Youngevity has a network of about 100,000 independent retailers in the United States, Canada, Mexico, and elsewhere. As it happens, one of those retailers is conspiracy theorist and radio host Alex Jones. The Daily Beast reports:

Conspiracy theorist and Trump supporter Alex Jones (who is in Cleveland for the GOP convention) is an enthusiastic backer of the Youngevity brand. Its products can be found referenced in the online store of his InfoWars website, and at infowarshealth.com. One website even sells a package of Youngevity goods known as ‘The Alex Pack.’

“I want to stomp people… I like it,” Jones said in one video endorsing the product, claiming that the “Tangy Tangerine” made him more “crazed” and aggressive. “The only problem is that I’m 22 [years-old] again…The only side effect is that I’m crazed now. Now I can jog 8 miles instead of 4 miles…My testosterone is up.”

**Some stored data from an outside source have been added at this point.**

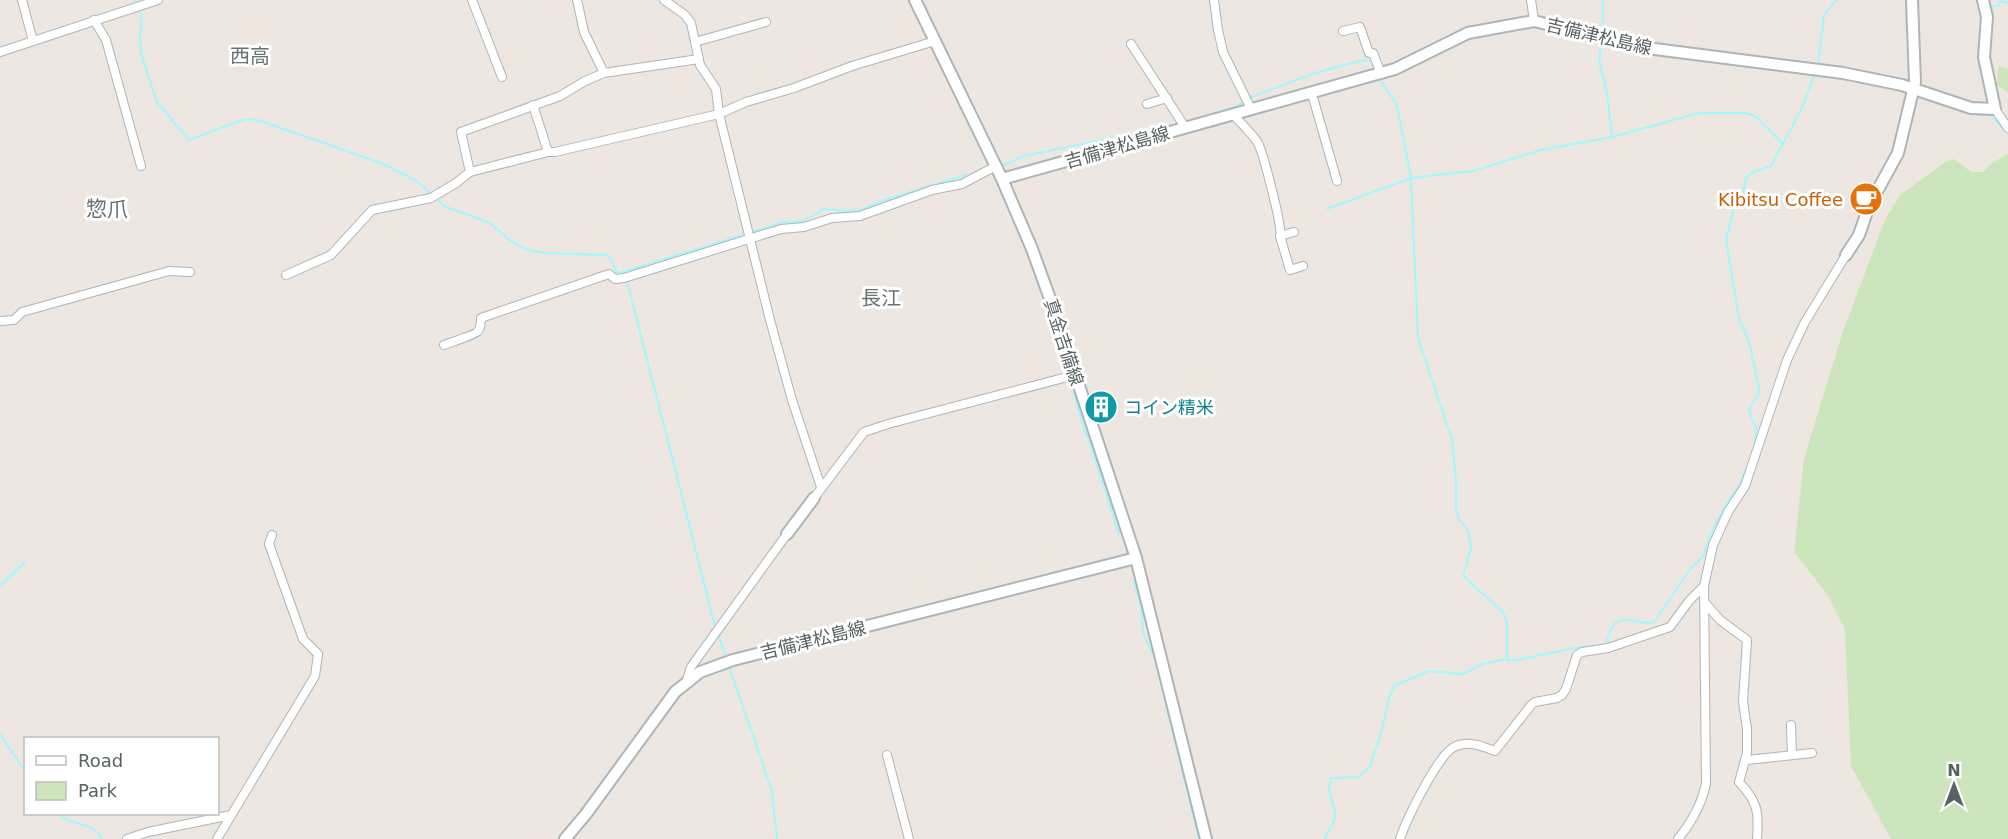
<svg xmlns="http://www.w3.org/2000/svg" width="2008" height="839" viewBox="0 0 2008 839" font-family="'DejaVu Sans','Noto Sans JP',sans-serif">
<rect width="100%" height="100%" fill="#ede6e1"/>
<g fill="#cce5bc">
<path d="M1999,66L2008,68V92L1996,85Z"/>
<path d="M2008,154V839H1891L1851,766L1845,629L1827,594L1794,552L1804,459L1842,334L1885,220L1900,195L1947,161L1954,159L1971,172H1984L1992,163Z"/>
</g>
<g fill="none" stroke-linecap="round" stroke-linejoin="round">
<g stroke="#9ff9ff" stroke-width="2">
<path d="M135,0L142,16L140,36L141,53L157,102L189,140L245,119L258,120L381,163L417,181L432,195"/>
<path d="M1991,13L1993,6H1998L2000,1L2008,3"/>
<path d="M1981,28L1978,49L1983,76"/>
<path d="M1602,33L1603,0"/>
<path d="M1602,43C1596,67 1602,68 1606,89C1609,105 1610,121 1612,137"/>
<path d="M1818,65L1824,15L1836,0"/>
<path d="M1249,98L1315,73L1363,60L1372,61L1375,70"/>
<path d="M1987,112L2008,133"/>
<path d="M1187,122L1237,106L1244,101"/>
<path d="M1004,165L1024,156L1179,124"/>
<path d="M437,199L444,206L490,223L511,241L528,250L544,253L606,255L610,257L616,271L619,273L784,222C804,222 808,220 823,209L852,211L864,209L881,201L966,175"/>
<path d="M1327,209L1411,178L1473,171L1541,150L1612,137L1699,113H1744L1754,115L1783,144"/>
<path d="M627,281L716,630"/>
<path d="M1052,322L1069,374"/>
<path d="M1070,379L1085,433L1089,440L1119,534"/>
<path d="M1755,445L1756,427L1751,418L1749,409L1758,395L1759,389L1749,341L1739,320L1726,240L1734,207L1743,194L1746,178L1751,173L1771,166L1803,106L1815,73"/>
<path d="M1134,581L1141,607L1143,633L1154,656L1199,839"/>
<path d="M0,586L25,562"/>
<path d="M718,635L726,656"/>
<path d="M1508,660H1517L1579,647L1604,645C1609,639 1608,633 1612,627C1622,611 1641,627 1654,622L1689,571L1704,555L1710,535L1726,504L1740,484L1750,459"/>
<path d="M729,666L772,791L777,839"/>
<path d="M0,734L26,773"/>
<path d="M58,814C72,827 92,820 102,839"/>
<path d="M1325,839C1327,831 1334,824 1335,817C1337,803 1325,799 1331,778L1358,777L1370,767L1383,726L1389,697L1395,685L1429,671L1463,674L1482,664L1507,659V623L1503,612L1463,576L1471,547L1468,531L1459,519L1456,510V480L1452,439L1418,338L1411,178L1397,105L1379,78"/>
</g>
<g stroke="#afb5b7" stroke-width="10">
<g id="minor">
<path d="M22,0L33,41"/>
<path d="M472,0L502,77"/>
<path d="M577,0L584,32L604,73"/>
<path d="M664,0L685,15L691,23L700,65L716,89L719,114L770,320L792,400L821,487"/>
<path d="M1214,0L1218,30L1223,52L1251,109"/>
<path d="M1531,0L1534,21"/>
<path d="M94,20L106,40L141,166"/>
<path d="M1343,31L1360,27L1369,53H1373L1381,74"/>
<path d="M695,42L766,22"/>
<path d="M1131,44L1185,127"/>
<path d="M0,52L158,0"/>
<path d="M1312,94L1337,181"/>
<path d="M1147,104L1167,98"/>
<path d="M533,105L548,152H555L719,114L746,102L794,88L852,66L935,41"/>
<path d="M1995,109L2008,128"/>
<path d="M1233,114C1240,123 1252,133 1258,143C1263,153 1283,228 1280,236L1290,270L1303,266"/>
<path d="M470,172L548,152"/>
<path d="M1280,236L1294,232"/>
<path d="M286,275L331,255L372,210L431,198L456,183L470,172L461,132L560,96L585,81L604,73L699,59"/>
<path d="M0,321L14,320L22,312L169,271L190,272"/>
<path d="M444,345C449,343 476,334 477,332C481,329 481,322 481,318L609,274L615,279L624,278L781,229L804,227L832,218L860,216L932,190L962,184L996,166"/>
<path d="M814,498L864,432L888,424L1075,375"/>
<path d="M1705,603L1720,620L1747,640L1743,702L1747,729V753L1739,782C1758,802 1759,812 1757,839"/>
<path d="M687,680L691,667L787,534"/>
<path d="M1791,725L1792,755"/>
<path d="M887,755L909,839"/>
<path d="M1747,760L1812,753"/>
<path d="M127,839L148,832L231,815"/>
<path d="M217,839L315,676L318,654L303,639L269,544L272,535"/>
<path d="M1400,839C1406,820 1438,755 1454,747C1468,740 1482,746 1495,751L1532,704L1535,702L1557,698L1562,695L1566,689L1577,655L1582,652L1608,648L1670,627L1689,601L1704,586"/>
<path d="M1678,839C1691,823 1702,804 1706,783L1704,586L1713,545L1728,512L1745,486L1787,360L1805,322L1846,255"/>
</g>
</g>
<g stroke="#aeb5b7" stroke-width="14">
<g id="secondary">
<path d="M915,0L1002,179L1032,249L1053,307L1136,558L1206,839"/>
<path d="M1002,179L1395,69L1468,33L1534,21L1639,47L1843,73L1902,85L1971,108L1995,109L1984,57L1987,17L1983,0"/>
<path d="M1846,255L1859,235L1869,206L1898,153L1915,82L1912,0"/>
<path d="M787,534L814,498"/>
<path d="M565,839L586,814L675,692L700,672L733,660L1136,558"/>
</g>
</g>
<use href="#minor" stroke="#fff" stroke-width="8"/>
<use href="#secondary" stroke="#fff" stroke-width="10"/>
</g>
<defs>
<g id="cafe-disc" transform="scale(1.725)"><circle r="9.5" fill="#e8710a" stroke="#fff"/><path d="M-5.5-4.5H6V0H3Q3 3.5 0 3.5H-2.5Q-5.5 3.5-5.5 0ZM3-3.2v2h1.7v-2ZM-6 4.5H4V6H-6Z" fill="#fff"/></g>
<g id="building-disc" transform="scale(1.725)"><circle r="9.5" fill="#0f9aa8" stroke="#fff"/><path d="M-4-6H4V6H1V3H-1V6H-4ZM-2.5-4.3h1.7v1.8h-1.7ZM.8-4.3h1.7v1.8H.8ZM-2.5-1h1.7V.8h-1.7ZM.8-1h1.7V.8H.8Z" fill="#fff"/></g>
</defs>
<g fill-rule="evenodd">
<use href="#cafe-disc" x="1866" y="199"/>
<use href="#building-disc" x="1101" y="407"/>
</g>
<g text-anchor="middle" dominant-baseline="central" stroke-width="6" stroke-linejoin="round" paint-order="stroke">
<g font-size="18" fill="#596162" stroke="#fff">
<text transform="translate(1599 36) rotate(13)">吉備津松島線</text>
<text transform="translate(1117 147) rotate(-16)">吉備津松島線</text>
<text transform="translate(1064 342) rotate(72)">真金吉備線</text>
<text transform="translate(813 640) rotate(-14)">吉備津松島線</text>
</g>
<g font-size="18" fill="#c56008" stroke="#fff" text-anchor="end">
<text x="1843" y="199">Kibitsu Coffee</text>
</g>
<g font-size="18" fill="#0d838f" stroke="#fff" text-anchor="start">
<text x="1124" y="407">コイン精米</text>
</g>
<g font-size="20" fill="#6a7374" stroke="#fff">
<text x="250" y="56">西高</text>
<text x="881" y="298">長江</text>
</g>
<g font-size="21" fill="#6a7374" stroke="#fff">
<text x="107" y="209">惣爪</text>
</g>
</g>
<rect x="24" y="737" width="195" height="78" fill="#ffffff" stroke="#bdc0c0" stroke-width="1.5"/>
<rect x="36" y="756" width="30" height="9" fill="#ffffff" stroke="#bdc0c0" stroke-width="1.5"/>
<text x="78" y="767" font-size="18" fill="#596162">Road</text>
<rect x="36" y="782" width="30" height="18" fill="#cce5bc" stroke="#bdc0c0" stroke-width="1.5"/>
<text x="78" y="797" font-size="18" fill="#596162">Park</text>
<g transform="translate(1954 785)" stroke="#ffffff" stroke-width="4.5" paint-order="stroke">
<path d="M0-4.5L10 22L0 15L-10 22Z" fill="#596162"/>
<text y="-9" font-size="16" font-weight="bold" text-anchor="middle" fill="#596162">N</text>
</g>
</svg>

Youngevity lists Van Etten as a senior vice chairman marketing director. She told the Guardian that she collects between three percent and five percent of profits made by members below her in the network.

“The company certainly appears to be a pyramid scheme, advertising unique opportunities through a ‘world class marketing system,’” Britt Hermes, a naturopathic whistleblower, told The Daily Beast. “Rather, it seems like a world-class scam to me.”